» **SUPPLIED DATA**:
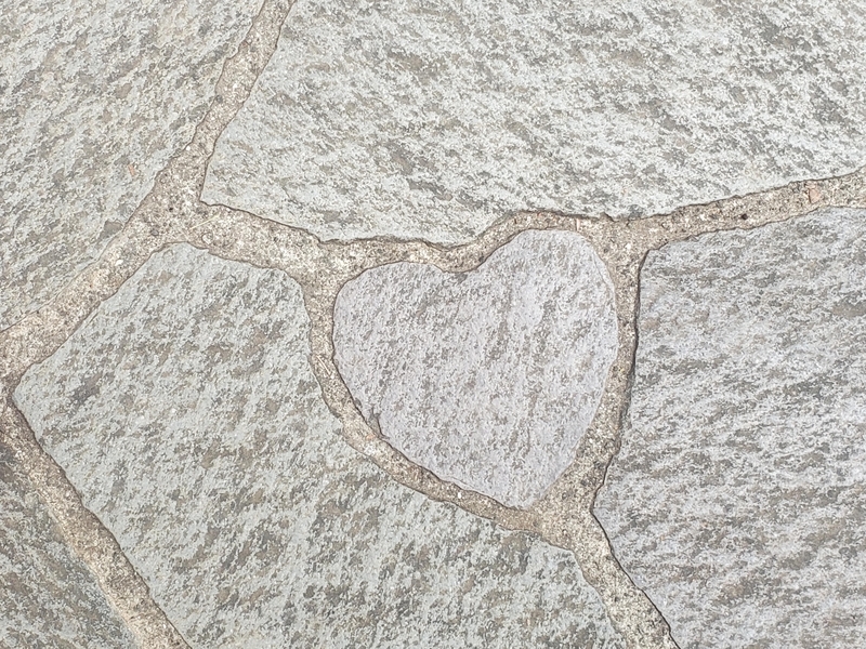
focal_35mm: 26
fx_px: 650
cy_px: 324
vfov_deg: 53.1
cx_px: 433
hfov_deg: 67.3
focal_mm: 4.3
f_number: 2.4
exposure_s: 1/100
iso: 80
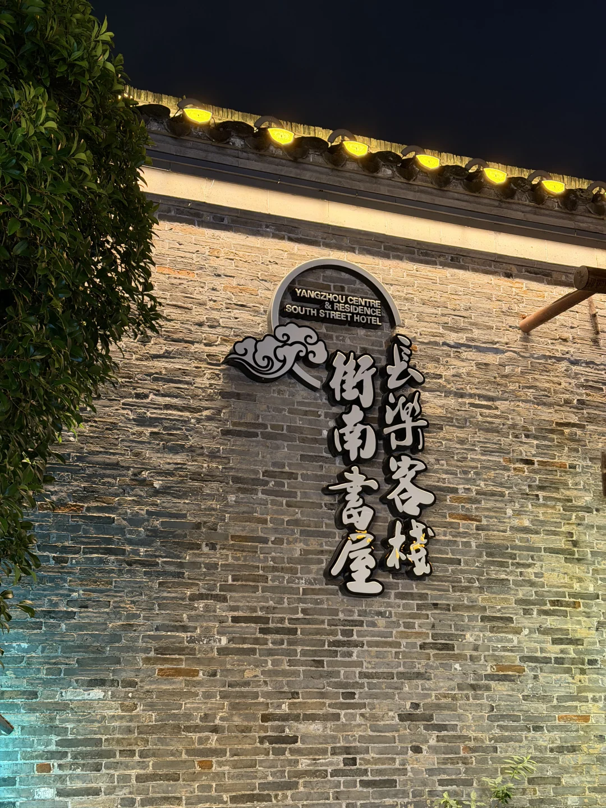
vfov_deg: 39.7
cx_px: 303
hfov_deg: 30.3
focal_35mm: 48
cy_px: 404
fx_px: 1120
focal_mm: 6.76
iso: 320
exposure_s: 1/33
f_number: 1.78
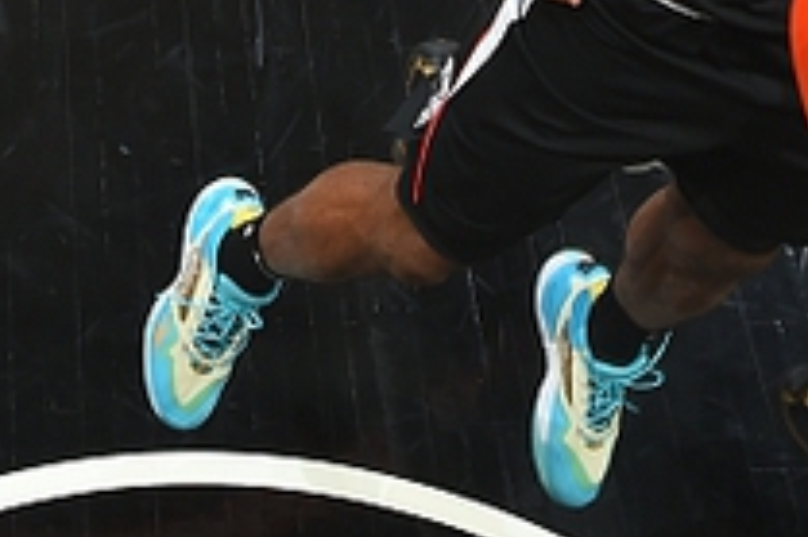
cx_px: -81
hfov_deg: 19.6
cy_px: -498
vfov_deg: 12.3
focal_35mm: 100
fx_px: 2243
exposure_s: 1/250
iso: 500
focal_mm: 22
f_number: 7.1
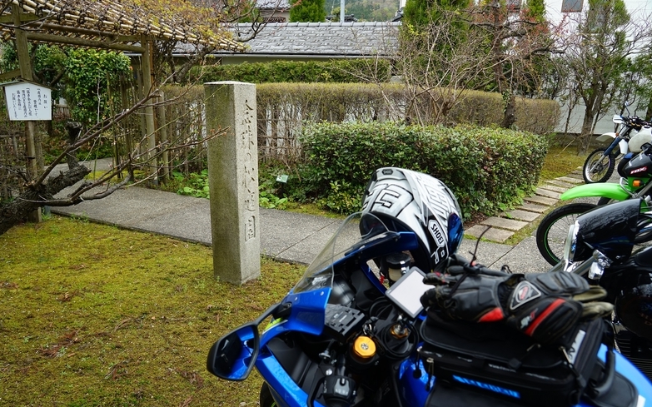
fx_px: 444
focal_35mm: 25
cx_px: 321
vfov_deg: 49.2
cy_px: 221
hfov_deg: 72.6
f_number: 5.6
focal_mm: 24
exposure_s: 1/90
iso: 100
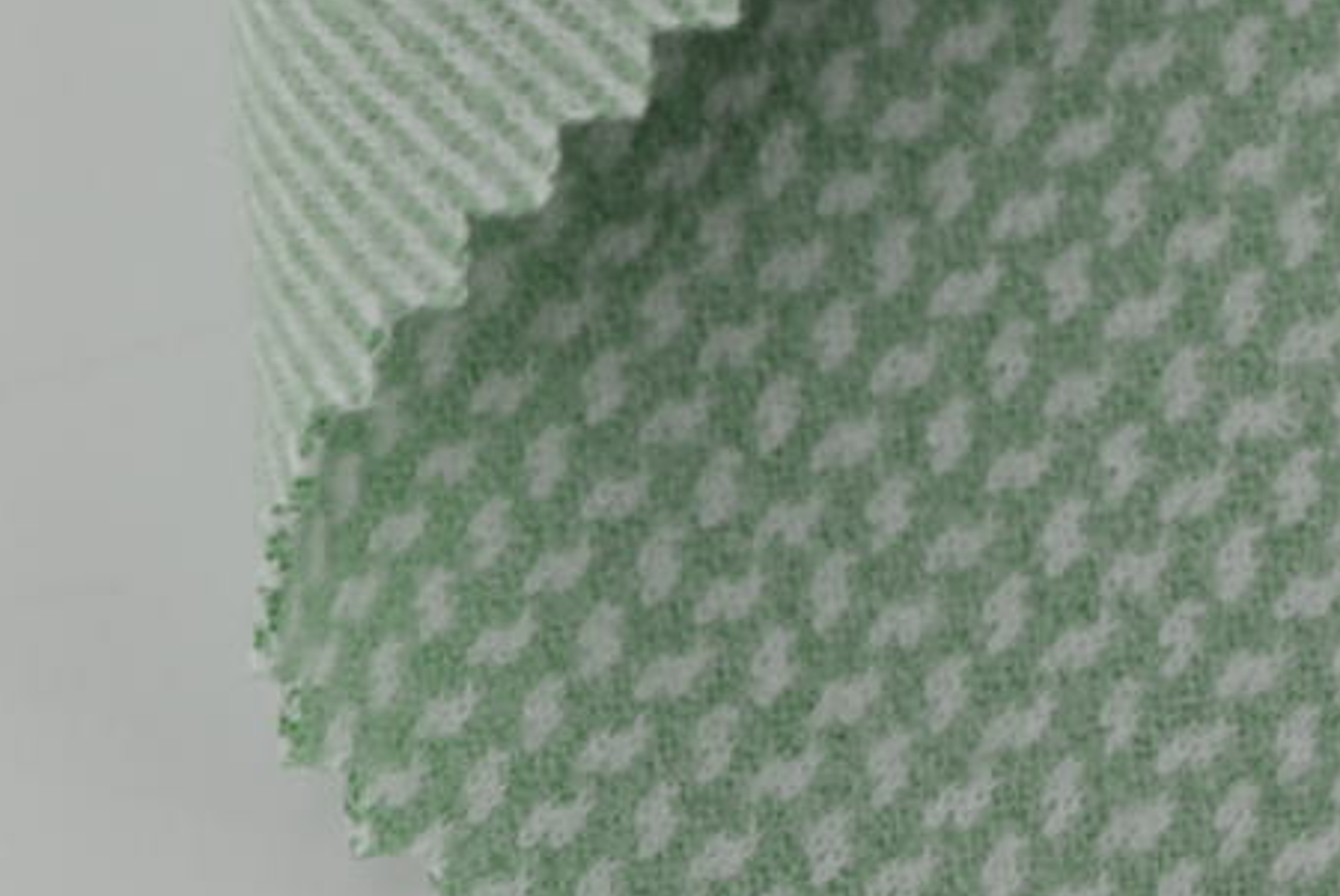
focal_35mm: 334
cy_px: -1393
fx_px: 12444
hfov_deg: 6.0
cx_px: 2492
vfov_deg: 4.0
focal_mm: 50
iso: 100
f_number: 3.5
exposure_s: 1/320
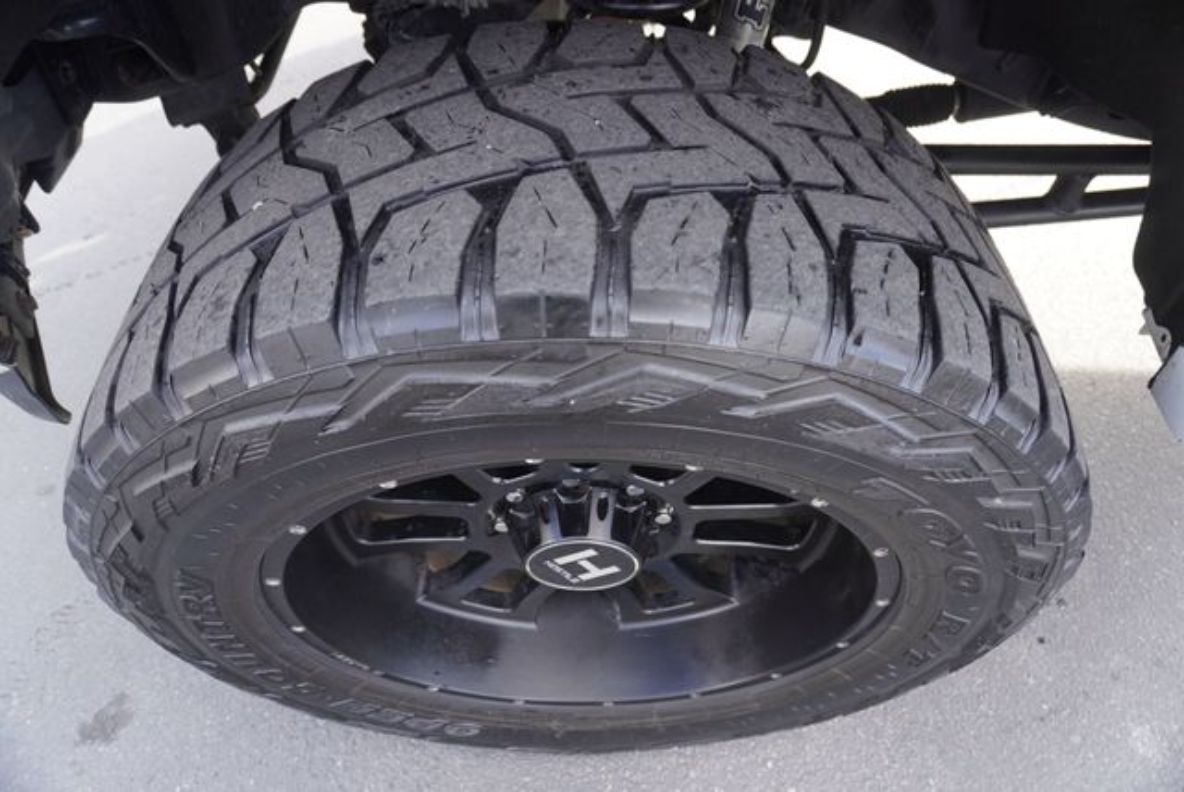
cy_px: 396
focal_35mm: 24
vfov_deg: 53.2
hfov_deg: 73.7
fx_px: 790
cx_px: 592
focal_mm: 16
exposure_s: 1/60
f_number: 4
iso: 160
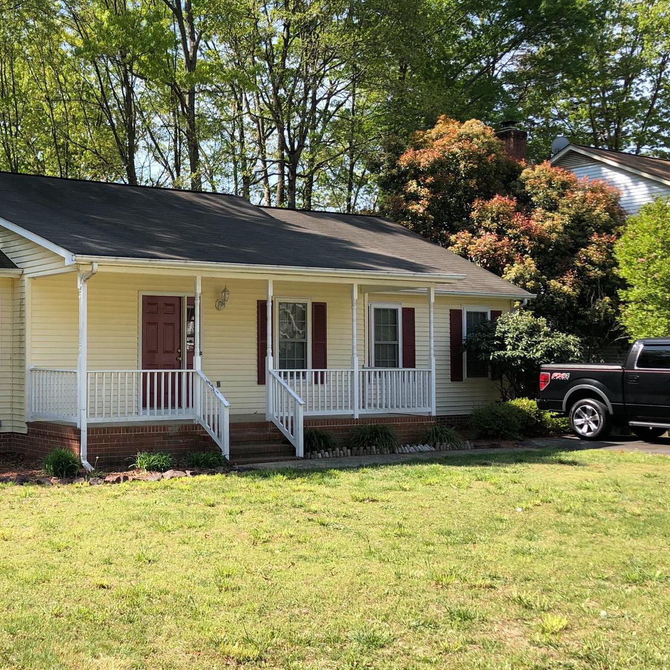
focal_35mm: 46
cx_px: 135
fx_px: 1007
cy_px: 319
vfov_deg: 36.8
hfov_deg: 35.6
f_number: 1.8
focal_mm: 3.99
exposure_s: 1/727
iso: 20
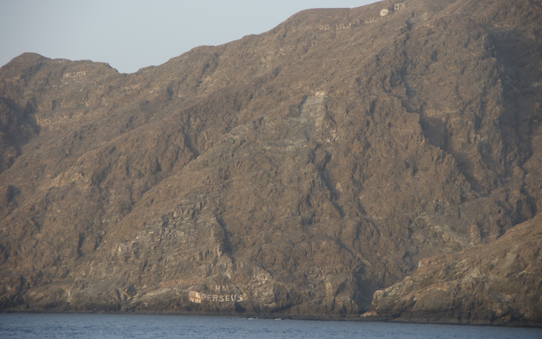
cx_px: 272
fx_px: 2718
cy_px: 163
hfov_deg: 11.4
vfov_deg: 7.1
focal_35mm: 184
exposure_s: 1/200
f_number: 5.6
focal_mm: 120
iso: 125
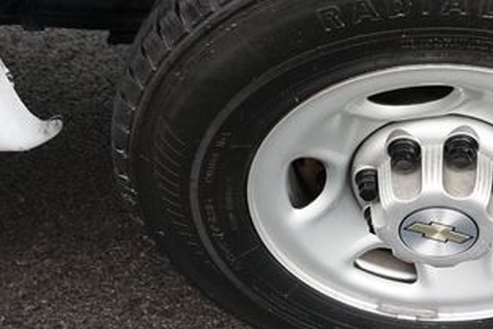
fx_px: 671
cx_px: 402
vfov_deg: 27.4
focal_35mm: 49
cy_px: 107
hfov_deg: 38.6
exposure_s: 1/160
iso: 1600
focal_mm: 16
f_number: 3.5
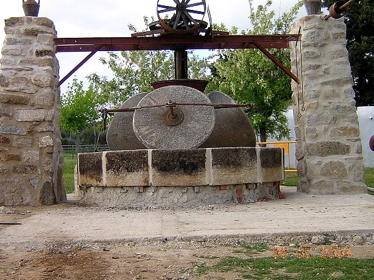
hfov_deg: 33.2
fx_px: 627
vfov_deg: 25.2
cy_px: 127
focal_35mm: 58
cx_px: 167
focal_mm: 6.6
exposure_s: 1/273
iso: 100
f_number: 3.1
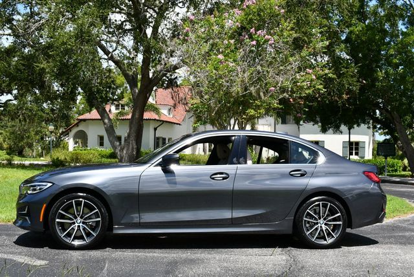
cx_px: 207
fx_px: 552
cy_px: 138
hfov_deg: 41.1
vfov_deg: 28.1
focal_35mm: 48
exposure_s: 1/250
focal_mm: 24
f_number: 8
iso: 100
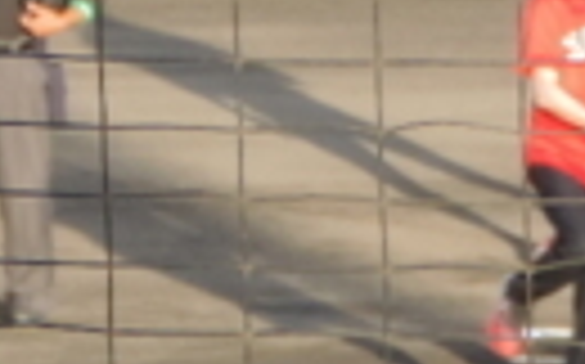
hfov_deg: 2.2
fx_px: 15053
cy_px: 315
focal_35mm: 945
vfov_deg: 1.4
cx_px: -256
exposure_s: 1/125
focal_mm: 25.8
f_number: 4.4
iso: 110
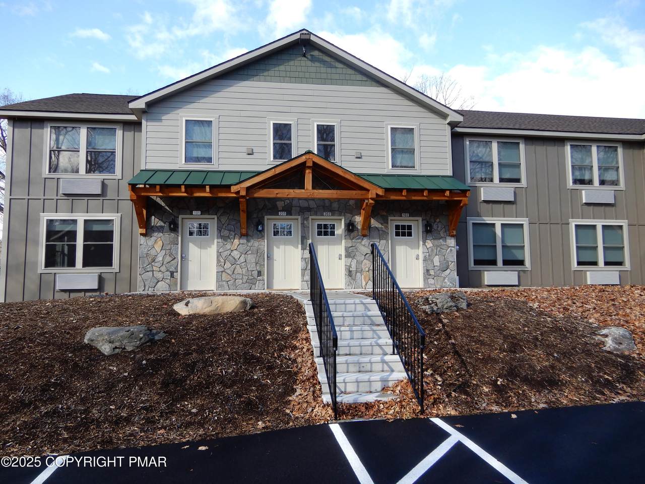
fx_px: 447
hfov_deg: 71.6
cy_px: 242
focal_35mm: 24
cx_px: 322
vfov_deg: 56.8
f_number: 3.4
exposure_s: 1/320
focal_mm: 4.3
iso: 80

» **REQUIREMENT**:
A verbatim copy of the entries, without the pictures, is what this task requires.

» **WRITTEN RESPONSE**:
focal_35mm: 26
fx_px: 650
cy_px: 324
vfov_deg: 53.1
cx_px: 433
hfov_deg: 67.3
focal_mm: 4.3
f_number: 2.4
exposure_s: 1/100
iso: 80
vfov_deg: 39.7
cx_px: 303
hfov_deg: 30.3
focal_35mm: 48
cy_px: 404
fx_px: 1120
focal_mm: 6.76
iso: 320
exposure_s: 1/33
f_number: 1.78
cx_px: -81
hfov_deg: 19.6
cy_px: -498
vfov_deg: 12.3
focal_35mm: 100
fx_px: 2243
exposure_s: 1/250
iso: 500
focal_mm: 22
f_number: 7.1
fx_px: 444
focal_35mm: 25
cx_px: 321
vfov_deg: 49.2
cy_px: 221
hfov_deg: 72.6
f_number: 5.6
focal_mm: 24
exposure_s: 1/90
iso: 100
focal_35mm: 334
cy_px: -1393
fx_px: 12444
hfov_deg: 6.0
cx_px: 2492
vfov_deg: 4.0
focal_mm: 50
iso: 100
f_number: 3.5
exposure_s: 1/320
cy_px: 396
focal_35mm: 24
vfov_deg: 53.2
hfov_deg: 73.7
fx_px: 790
cx_px: 592
focal_mm: 16
exposure_s: 1/60
f_number: 4
iso: 160
focal_35mm: 46
cx_px: 135
fx_px: 1007
cy_px: 319
vfov_deg: 36.8
hfov_deg: 35.6
f_number: 1.8
focal_mm: 3.99
exposure_s: 1/727
iso: 20
cx_px: 272
fx_px: 2718
cy_px: 163
hfov_deg: 11.4
vfov_deg: 7.1
focal_35mm: 184
exposure_s: 1/200
f_number: 5.6
focal_mm: 120
iso: 125
fx_px: 671
cx_px: 402
vfov_deg: 27.4
focal_35mm: 49
cy_px: 107
hfov_deg: 38.6
exposure_s: 1/160
iso: 1600
focal_mm: 16
f_number: 3.5
hfov_deg: 33.2
fx_px: 627
vfov_deg: 25.2
cy_px: 127
focal_35mm: 58
cx_px: 167
focal_mm: 6.6
exposure_s: 1/273
iso: 100
f_number: 3.1
cx_px: 207
fx_px: 552
cy_px: 138
hfov_deg: 41.1
vfov_deg: 28.1
focal_35mm: 48
exposure_s: 1/250
focal_mm: 24
f_number: 8
iso: 100
hfov_deg: 2.2
fx_px: 15053
cy_px: 315
focal_35mm: 945
vfov_deg: 1.4
cx_px: -256
exposure_s: 1/125
focal_mm: 25.8
f_number: 4.4
iso: 110
fx_px: 447
hfov_deg: 71.6
cy_px: 242
focal_35mm: 24
cx_px: 322
vfov_deg: 56.8
f_number: 3.4
exposure_s: 1/320
focal_mm: 4.3
iso: 80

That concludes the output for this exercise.